### Try it:
Which lines in the records contain the string "holidaysmanager" with the same capitalization? Pick out each of those lines and copy it in full.

[[ Extracted material, beginning ]]

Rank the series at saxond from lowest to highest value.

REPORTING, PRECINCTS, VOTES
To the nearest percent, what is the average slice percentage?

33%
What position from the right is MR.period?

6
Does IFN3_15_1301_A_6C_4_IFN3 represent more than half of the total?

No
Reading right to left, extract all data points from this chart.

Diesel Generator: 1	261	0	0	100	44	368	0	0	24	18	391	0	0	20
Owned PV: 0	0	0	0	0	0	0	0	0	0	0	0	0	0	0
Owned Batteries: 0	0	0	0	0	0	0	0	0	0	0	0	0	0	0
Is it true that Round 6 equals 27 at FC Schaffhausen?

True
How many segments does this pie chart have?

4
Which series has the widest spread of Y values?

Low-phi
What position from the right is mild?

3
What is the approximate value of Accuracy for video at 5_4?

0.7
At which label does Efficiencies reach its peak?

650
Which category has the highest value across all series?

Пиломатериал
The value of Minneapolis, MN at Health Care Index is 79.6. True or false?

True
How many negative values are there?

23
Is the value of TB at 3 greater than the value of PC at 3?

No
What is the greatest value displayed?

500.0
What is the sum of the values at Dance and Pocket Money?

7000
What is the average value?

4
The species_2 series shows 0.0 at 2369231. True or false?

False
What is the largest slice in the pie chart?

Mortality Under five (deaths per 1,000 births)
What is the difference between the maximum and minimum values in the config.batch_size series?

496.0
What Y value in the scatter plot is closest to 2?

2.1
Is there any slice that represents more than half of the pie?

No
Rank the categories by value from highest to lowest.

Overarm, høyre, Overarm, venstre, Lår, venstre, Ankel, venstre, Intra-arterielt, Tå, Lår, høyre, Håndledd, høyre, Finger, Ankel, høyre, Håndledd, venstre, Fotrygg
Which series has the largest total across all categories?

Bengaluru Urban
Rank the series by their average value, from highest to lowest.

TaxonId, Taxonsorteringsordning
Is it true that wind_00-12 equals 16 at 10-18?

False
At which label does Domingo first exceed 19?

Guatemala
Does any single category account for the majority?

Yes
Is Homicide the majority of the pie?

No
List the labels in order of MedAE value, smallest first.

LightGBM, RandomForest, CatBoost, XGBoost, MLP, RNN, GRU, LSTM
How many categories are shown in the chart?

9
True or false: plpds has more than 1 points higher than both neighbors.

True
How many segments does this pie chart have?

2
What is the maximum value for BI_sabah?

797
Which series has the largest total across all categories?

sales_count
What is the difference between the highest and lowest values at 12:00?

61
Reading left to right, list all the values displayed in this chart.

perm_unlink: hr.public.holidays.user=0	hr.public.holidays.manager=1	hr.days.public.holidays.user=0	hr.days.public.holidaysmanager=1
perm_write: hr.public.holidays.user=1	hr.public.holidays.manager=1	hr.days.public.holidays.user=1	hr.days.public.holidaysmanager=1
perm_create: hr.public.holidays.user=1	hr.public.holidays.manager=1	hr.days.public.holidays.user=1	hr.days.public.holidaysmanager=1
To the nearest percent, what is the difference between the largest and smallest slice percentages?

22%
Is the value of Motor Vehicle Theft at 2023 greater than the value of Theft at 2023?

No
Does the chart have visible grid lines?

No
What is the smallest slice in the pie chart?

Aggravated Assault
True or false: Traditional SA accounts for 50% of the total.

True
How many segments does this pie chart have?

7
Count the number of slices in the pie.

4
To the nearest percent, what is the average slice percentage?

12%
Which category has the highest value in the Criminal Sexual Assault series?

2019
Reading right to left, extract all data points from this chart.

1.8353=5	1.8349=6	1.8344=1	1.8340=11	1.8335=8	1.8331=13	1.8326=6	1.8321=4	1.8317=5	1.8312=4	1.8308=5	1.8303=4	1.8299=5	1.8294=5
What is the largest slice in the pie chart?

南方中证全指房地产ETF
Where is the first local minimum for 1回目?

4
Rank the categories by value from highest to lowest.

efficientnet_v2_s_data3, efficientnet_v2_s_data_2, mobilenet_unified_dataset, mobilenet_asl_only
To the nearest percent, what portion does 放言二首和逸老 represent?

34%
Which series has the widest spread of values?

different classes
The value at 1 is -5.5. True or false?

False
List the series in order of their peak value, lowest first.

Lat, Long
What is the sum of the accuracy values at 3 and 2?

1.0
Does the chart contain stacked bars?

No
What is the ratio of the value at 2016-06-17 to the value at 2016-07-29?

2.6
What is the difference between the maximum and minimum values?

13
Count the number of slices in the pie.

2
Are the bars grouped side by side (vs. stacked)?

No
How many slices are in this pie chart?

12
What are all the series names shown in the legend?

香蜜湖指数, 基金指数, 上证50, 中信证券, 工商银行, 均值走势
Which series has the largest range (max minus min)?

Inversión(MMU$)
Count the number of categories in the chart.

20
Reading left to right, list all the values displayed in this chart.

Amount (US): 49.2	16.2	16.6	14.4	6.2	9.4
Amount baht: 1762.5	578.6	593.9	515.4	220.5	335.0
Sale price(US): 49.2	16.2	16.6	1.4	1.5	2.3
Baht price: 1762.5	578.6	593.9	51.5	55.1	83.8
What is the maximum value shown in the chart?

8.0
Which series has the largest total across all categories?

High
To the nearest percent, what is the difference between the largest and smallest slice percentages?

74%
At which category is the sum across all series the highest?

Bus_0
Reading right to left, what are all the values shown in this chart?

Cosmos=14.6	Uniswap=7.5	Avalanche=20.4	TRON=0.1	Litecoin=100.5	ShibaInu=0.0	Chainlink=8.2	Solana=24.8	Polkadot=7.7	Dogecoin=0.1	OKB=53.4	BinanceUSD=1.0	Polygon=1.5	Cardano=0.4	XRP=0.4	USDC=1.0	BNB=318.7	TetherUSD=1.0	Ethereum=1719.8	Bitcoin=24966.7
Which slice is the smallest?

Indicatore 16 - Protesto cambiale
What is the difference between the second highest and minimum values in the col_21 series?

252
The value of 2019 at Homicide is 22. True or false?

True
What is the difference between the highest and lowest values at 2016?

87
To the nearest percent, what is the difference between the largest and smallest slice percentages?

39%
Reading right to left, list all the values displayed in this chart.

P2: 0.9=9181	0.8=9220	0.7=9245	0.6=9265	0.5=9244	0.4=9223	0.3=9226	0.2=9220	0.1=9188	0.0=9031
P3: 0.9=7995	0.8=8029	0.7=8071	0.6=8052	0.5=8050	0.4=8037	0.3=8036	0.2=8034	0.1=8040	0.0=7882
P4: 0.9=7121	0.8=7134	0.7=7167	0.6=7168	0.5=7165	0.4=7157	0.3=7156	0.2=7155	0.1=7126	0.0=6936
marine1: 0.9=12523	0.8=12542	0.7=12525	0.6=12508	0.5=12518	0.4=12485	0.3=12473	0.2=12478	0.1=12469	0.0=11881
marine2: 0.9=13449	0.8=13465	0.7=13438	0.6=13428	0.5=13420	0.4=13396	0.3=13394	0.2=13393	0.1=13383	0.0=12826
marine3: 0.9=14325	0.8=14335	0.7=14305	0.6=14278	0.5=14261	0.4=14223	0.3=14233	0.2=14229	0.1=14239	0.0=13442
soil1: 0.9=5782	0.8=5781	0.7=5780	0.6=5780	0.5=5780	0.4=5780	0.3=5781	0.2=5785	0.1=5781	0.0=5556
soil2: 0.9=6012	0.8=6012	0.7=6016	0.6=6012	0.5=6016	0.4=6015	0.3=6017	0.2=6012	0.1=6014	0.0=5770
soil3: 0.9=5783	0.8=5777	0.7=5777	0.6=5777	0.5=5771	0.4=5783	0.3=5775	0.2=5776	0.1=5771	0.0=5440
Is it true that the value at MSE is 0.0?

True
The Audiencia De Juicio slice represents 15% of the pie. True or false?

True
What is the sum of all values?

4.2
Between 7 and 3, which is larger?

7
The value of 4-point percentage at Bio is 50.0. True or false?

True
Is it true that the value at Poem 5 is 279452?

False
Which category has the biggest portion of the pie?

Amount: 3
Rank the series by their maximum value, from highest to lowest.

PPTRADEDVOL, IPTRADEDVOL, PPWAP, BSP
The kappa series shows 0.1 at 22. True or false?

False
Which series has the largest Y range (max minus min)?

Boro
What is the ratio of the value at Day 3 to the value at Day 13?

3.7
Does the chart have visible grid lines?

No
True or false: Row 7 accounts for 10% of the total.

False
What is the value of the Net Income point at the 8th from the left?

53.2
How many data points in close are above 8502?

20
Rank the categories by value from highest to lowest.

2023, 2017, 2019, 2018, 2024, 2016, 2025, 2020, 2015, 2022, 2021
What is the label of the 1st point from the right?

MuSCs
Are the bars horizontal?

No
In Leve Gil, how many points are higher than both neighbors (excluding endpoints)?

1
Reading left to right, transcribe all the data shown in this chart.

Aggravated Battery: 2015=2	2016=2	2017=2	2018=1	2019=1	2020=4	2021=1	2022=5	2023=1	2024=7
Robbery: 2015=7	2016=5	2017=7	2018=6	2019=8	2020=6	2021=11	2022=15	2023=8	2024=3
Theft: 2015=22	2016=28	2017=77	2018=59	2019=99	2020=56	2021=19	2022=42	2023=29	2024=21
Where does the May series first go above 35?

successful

[[ Extracted material, end ]]

### Task answer:
perm_unlink: hr.public.holidays.user=0	hr.public.holidays.manager=1	hr.days.public.holidays.user=0	hr.days.public.holidaysmanager=1
perm_write: hr.public.holidays.user=1	hr.public.holidays.manager=1	hr.days.public.holidays.user=1	hr.days.public.holidaysmanager=1
perm_create: hr.public.holidays.user=1	hr.public.holidays.manager=1	hr.days.public.holidays.user=1	hr.days.public.holidaysmanager=1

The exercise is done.